Mouldings are ideal for customers who are looking for a non-standard profile to fit specific applications, the process of producing a moulded part means the customer is guaranteed to have an identical product each time, which is essential for high volume production and assembly. Plastic mouldings properties will vary depending on the type used but may include a combination of impact/creep resistance, electrical insulation, abrasion resistance, lightweight and chemical resistant. Further details on why plastics mouldings are used are listed below.
A number of plastic materials can be used for mouldings, each with its own set of properties and suitability for certain applications and environments, some of these include:
PVC (polyvinyl chloride) – PVC plastic mouldings offer excellent tensile strength, impact resistance, electrical insulation and resistance to environmental degradation, chemicals and alkalis. PVC plastic mouldings are often used to produce outdoor products such as pipes and guttering, etc.
PC (Polycarbonate) mouldings are strong and extremely impact-resistant with good dimensional stability and heat resistance. Polycarbonate mouldings are used in applications such as bulletproof glass, lighting cases and medical devices.
PPA (Nylon or Aliphatic Polyamides) mouldings are available in many grades with varying strength and operating temperature levels, generally, impact, abrasion and chemical resistance. Parts such as screws, engine components and bearings are often produced in the form of mouldings.
POM (Acetal or Polyoxymethylene) Acetal mouldings are strong and tough, resistant to hydrocarbons and organic solvents. Buttons, switches, fan blades and gears are often manufactured using moulded acetal.
PMMA (Acrylic or Polymethyl Methacrylate) acrylic mouldings have a shiny scratch resistant surface with a low shrink. They can be used for signage, lenses, lighting etc.
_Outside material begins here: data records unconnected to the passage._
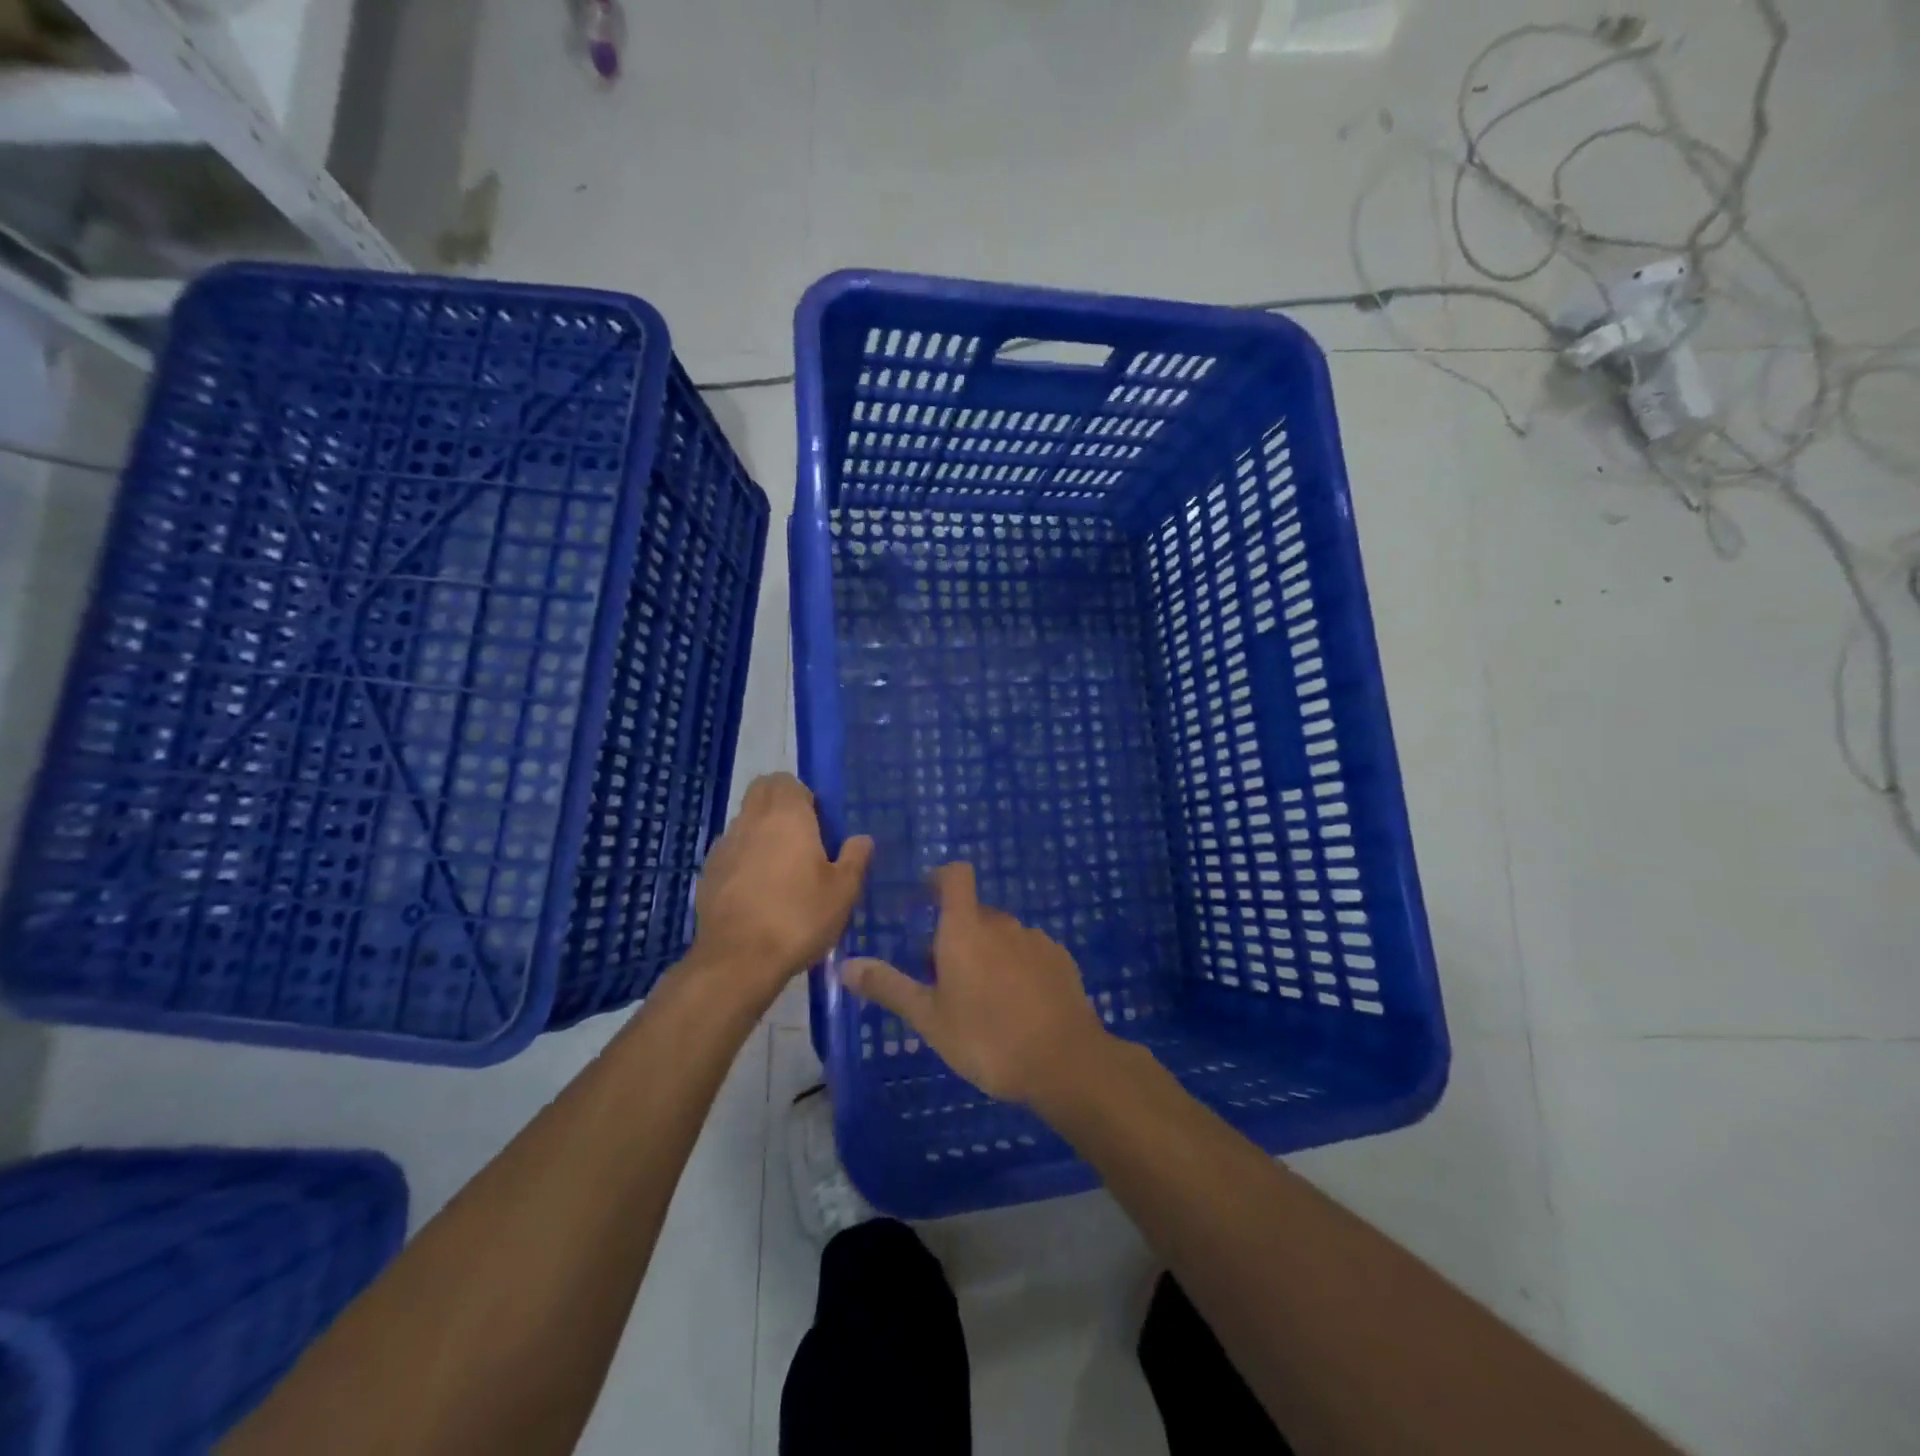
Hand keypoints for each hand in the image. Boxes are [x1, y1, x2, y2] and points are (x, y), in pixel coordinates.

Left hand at [692, 774, 872, 1001]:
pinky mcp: (708, 874)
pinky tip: (758, 893)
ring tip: (782, 871)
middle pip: (761, 793)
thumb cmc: (798, 917)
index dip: (803, 796)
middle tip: (803, 840)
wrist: (738, 960)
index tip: (819, 824)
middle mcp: (751, 821)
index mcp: (786, 816)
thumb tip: (862, 839)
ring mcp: (724, 846)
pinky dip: (744, 860)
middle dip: (780, 805)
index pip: (786, 780)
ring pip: (744, 823)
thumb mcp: (843, 892)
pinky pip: (730, 852)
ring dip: (762, 834)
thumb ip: (855, 858)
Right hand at [842, 863, 1111, 1104]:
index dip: (940, 878)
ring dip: (989, 953)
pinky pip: (1029, 952)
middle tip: (945, 980)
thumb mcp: (929, 1018)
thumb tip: (845, 964)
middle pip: (975, 913)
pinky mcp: (1061, 959)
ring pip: (1003, 936)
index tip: (926, 898)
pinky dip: (1018, 967)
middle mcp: (1002, 924)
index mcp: (966, 929)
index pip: (955, 876)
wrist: (1064, 1062)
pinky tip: (1018, 1006)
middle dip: (958, 935)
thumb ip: (889, 987)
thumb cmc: (987, 1038)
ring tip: (983, 999)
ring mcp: (1036, 940)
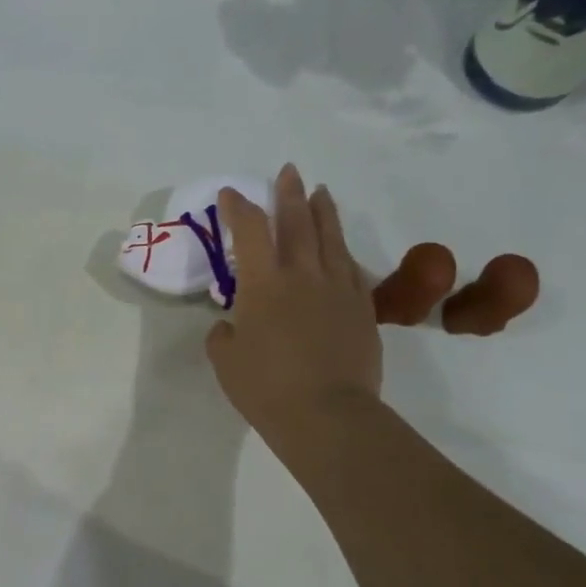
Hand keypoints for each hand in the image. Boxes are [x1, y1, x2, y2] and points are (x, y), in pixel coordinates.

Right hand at [208, 165, 382, 436]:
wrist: (326, 413)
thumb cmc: (265, 387)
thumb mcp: (225, 360)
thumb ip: (225, 334)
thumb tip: (232, 325)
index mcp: (263, 284)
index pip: (249, 231)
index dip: (239, 208)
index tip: (231, 194)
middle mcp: (302, 275)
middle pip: (297, 222)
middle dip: (289, 194)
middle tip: (288, 172)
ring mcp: (337, 289)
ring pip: (331, 239)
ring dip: (323, 212)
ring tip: (320, 192)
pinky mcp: (361, 308)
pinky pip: (352, 268)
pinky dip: (343, 251)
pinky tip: (341, 247)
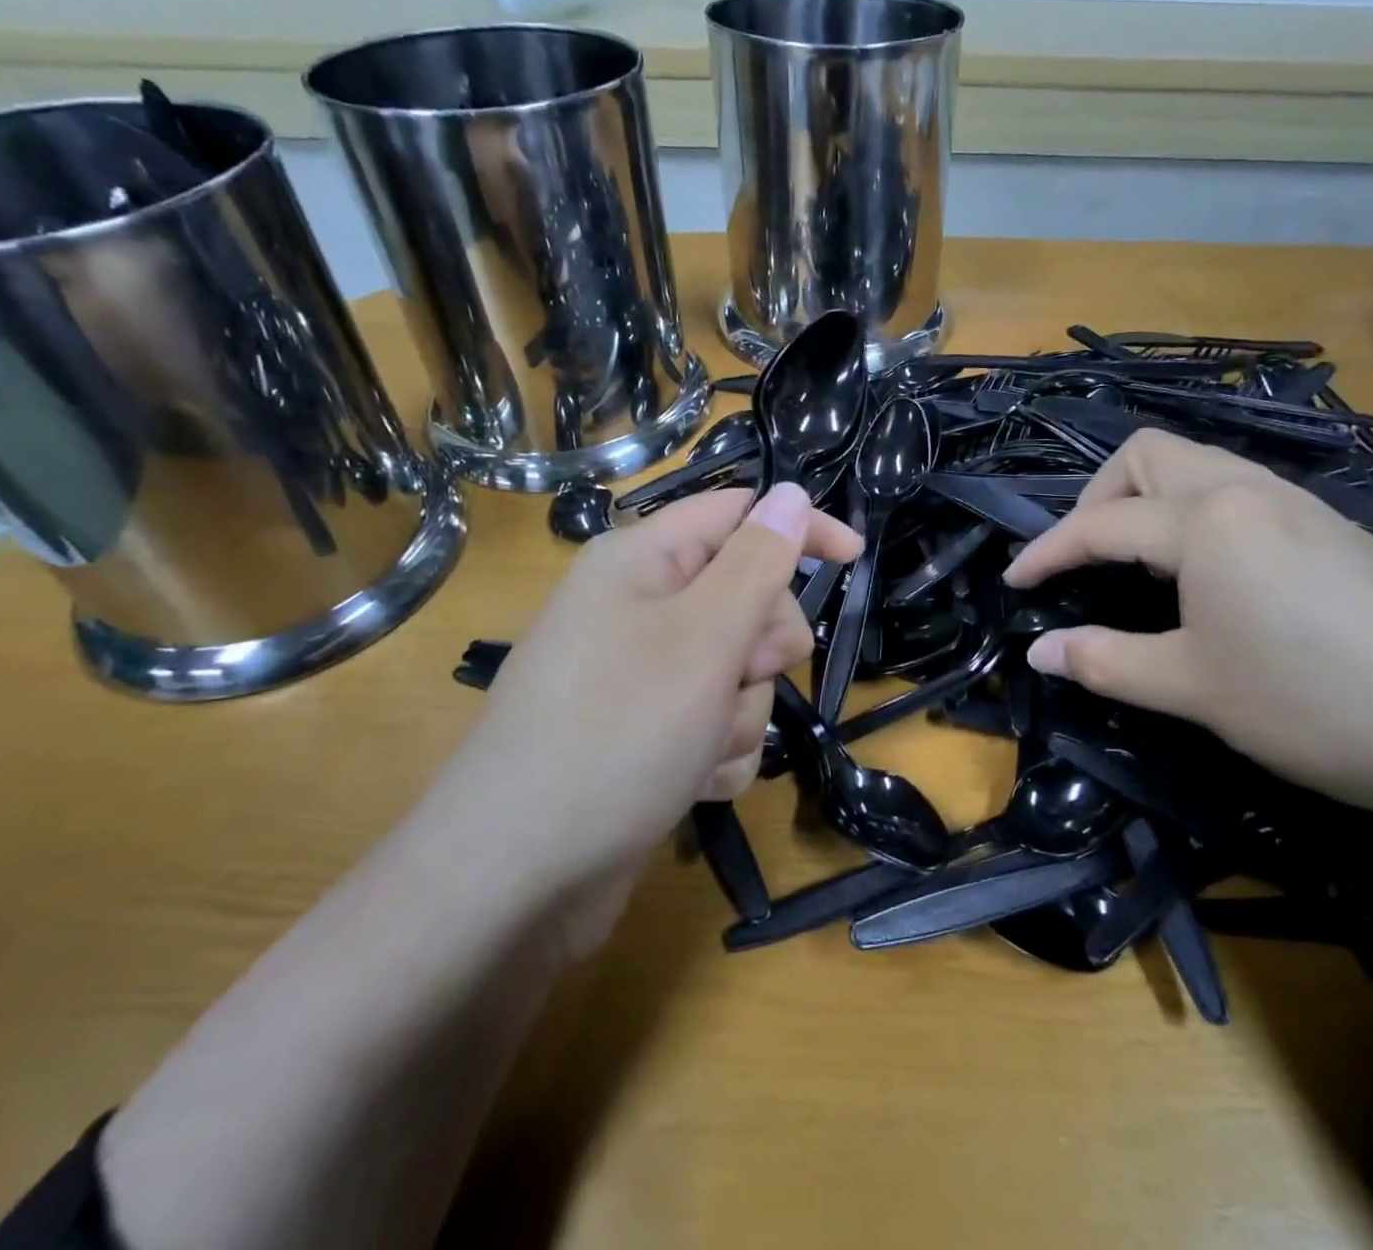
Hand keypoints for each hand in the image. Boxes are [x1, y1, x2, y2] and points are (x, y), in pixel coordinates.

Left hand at [422, 483, 860, 952]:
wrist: (517, 878)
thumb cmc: (618, 734)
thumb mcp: (704, 636)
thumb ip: (758, 561)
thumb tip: (790, 493)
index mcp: (642, 562)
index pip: (739, 515)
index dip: (798, 528)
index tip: (856, 558)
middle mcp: (638, 609)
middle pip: (747, 600)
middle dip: (760, 648)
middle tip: (735, 676)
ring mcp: (640, 677)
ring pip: (738, 672)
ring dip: (739, 712)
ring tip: (697, 747)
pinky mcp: (645, 734)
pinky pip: (715, 724)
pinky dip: (717, 752)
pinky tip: (689, 784)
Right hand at [1002, 431, 1372, 821]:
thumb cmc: (1317, 703)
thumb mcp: (1193, 687)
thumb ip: (1105, 661)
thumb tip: (1037, 652)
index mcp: (1206, 519)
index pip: (1100, 523)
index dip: (1047, 552)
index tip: (1013, 584)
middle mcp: (1249, 490)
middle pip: (1148, 455)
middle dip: (1098, 496)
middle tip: (1083, 557)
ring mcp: (1302, 504)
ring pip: (1199, 467)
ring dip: (1149, 500)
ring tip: (1137, 562)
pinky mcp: (1338, 529)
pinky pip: (1242, 494)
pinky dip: (1197, 515)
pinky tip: (1212, 575)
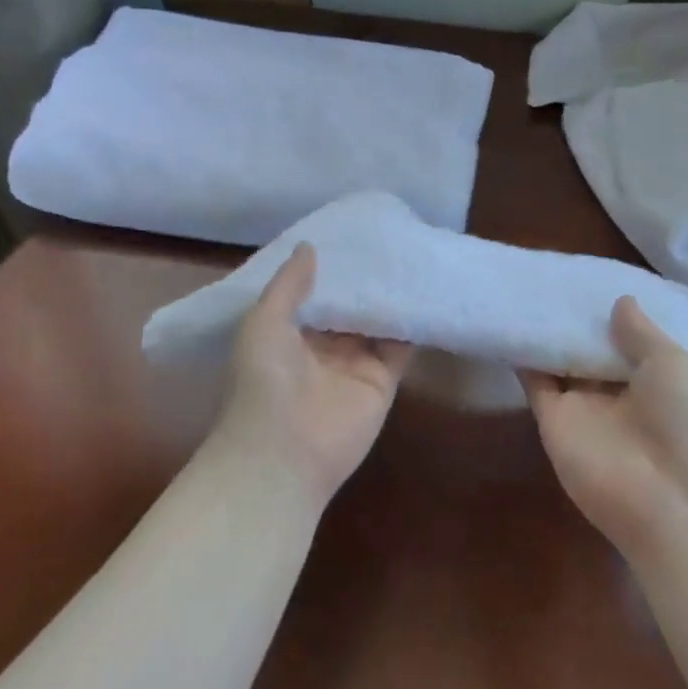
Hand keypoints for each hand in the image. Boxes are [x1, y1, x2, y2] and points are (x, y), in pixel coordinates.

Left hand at [214, 244, 413, 510]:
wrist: (283, 452)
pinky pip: (400, 346)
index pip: (314, 294)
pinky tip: (423, 291)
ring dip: (389, 297)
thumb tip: (309, 246)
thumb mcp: (264, 321)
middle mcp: (323, 347)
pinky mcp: (383, 381)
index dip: (329, 269)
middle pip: (348, 307)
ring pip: (376, 322)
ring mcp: (354, 364)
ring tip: (409, 255)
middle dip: (363, 280)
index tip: (348, 236)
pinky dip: (410, 323)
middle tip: (386, 237)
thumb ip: (288, 284)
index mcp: (289, 333)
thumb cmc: (263, 379)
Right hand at [522, 297, 687, 555]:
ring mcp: (582, 407)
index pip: (624, 339)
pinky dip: (522, 355)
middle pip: (588, 348)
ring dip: (544, 333)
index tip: (587, 277)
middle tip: (548, 272)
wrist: (673, 505)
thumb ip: (642, 333)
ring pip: (558, 361)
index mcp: (653, 378)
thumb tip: (621, 300)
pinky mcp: (552, 420)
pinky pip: (534, 381)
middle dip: (573, 318)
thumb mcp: (675, 365)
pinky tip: (511, 318)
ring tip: (524, 286)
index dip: (608, 313)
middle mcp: (616, 391)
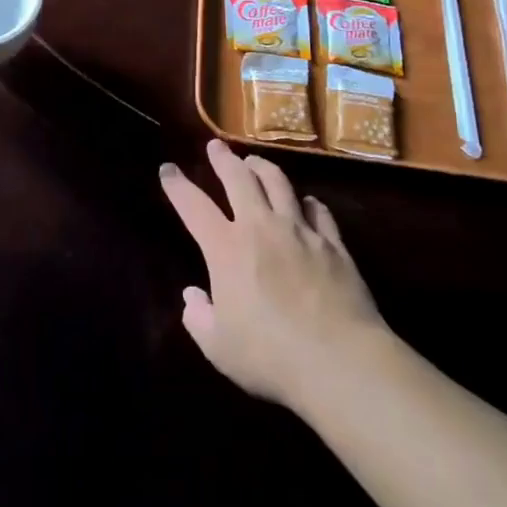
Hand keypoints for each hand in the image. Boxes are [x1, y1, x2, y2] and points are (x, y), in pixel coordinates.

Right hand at [160, 140, 385, 409]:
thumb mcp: (219, 347)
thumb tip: (192, 296)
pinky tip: (306, 202)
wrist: (339, 361)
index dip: (178, 186)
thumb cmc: (270, 356)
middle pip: (239, 179)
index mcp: (226, 249)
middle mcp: (261, 228)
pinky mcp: (333, 244)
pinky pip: (319, 211)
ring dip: (263, 167)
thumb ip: (199, 318)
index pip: (194, 206)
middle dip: (223, 159)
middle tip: (216, 146)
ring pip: (279, 183)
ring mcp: (301, 231)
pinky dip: (307, 202)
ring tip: (254, 162)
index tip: (168, 169)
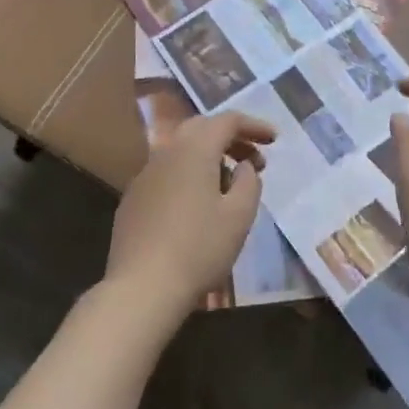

PP (Polypropylene) mouldings are flexible, wear and acid-resistant. They are often moulded to form internal hinges, flip-top lids (such as bottle tops) and medical tubing.
HIPS (High Impact Polystyrene) mouldings are produced with the addition of rubber being added to the raw material mix giving the plastic a higher impact strength. Items such as toys, disposable plastic cups/cutlery are produced using moulding HIPS plastic mouldings.
ABS ( Acrylonitrile Butadiene Styrene) mouldings are touch and impact-resistant, with high dimensional stability and good resistance to acids. ABS plastic mouldings can usually be found in the forms of remote control cases, electrical device and tool housings and telephones.
LDPE (Low-Density Polyethylene) mouldings have excellent impact and chemical resistance but suffer from creep. LDPE plastic mouldings can be used for the production of bins, bottles, etc.
HDPE (High-Density Polyethylene) mouldings are lightweight, but strong and rigid with good chemical resistance. HDPE plastic mouldings are used for a number of common household products such as chemical or food storage containers, pipes, toys and signage.
TPU (Thermoplastic Polyurethane) mouldings offer excellent UV, weathering and abrasion resistance, usually used to manufacture automotive interiors.
PTFE (polytetrafluoroethylene) mouldings offer low friction, corrosion-resistant (even against acid and corrosive chemicals). PTF mouldings can be used as bearings, gears and containers for harsh liquids.
Benefits of Plastic Mouldings
Advanced seals & Gaskets work with a network of material manufacturers, meaning we have the ability to produce a multitude of mouldings suitable for use in virtually any industry. As plastic mouldings are made to order, we can help with design, material choice, produce samples for testing and ensure we supply the perfect moulded profile for your application. The characteristics and resistances sought after when choosing the right grade of plastic material for mouldings will depend on the industry, environment and application in which the moulding will be used. Some of the desirable features include flame retardancy, wide working temperature range, resistance to abrasion, impact, chemicals, acids, pressure, liquids, air and gas.